• **EXERCISE INPUTS**
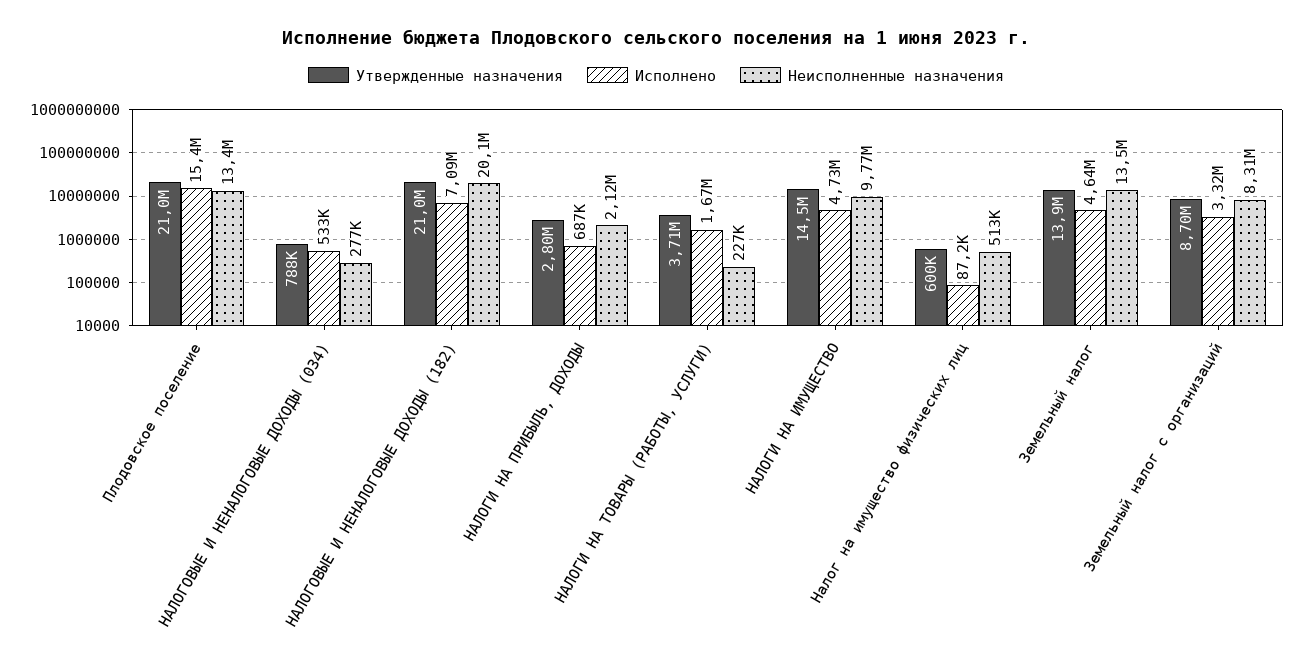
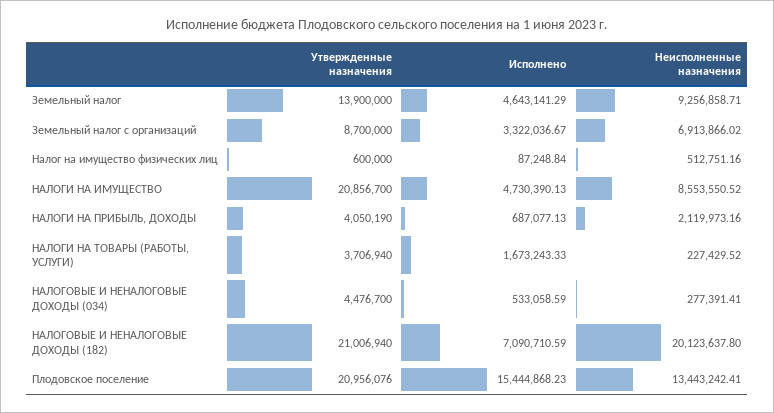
Утвержденные назначения, НАЛОГОВЫЕ И НЕНАЛОГОВЫЕ ДОХОДЫ (034): 788000 -> 4476700
Утвержденные назначения, НАЛОГИ НА ПРИБЫЛЬ, ДОХОДЫ: 2800000 -> 4050190
Утвержденные назначения, НАЛОГИ НА ИМУЩЕСТВО: 14500000 -> 20856700
Неисполненные назначения, НАЛОГИ НА ИМУЩЕСТВО: 9770000 -> 8553550.52
Неисполненные назначения, Земельный налог: 13500000 -> 9256858.71
Неисполненные назначения, Земельный налог с организаций: 8310000 -> 6913866.02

• **WORK INSTRUCTION**
Although the records hold pictures, return only what remains, word for word.

• **SOLUTION FOR THIS TASK**
Утвержденные назначения, НАЛОГОВЫЕ И НЕНАЛОГОВЫЕ ДОХОДЫ (034): 788000 -> 4476700
Утвержденные назначения, НАЛОГИ НА ПРИБЫЛЬ, ДОХОДЫ: 2800000 -> 4050190
Утвержденные назначения, НАЛОГИ НА ИМУЩЕСТВО: 14500000 -> 20856700
Неисполненные назначения, НАЛОГИ НА ИМУЩЕСТВО: 9770000 -> 8553550.52
Неисполненные назначения, Земельный налог: 13500000 -> 9256858.71
Неисполненные назначения, Земельный налог с организаций: 8310000 -> 6913866.02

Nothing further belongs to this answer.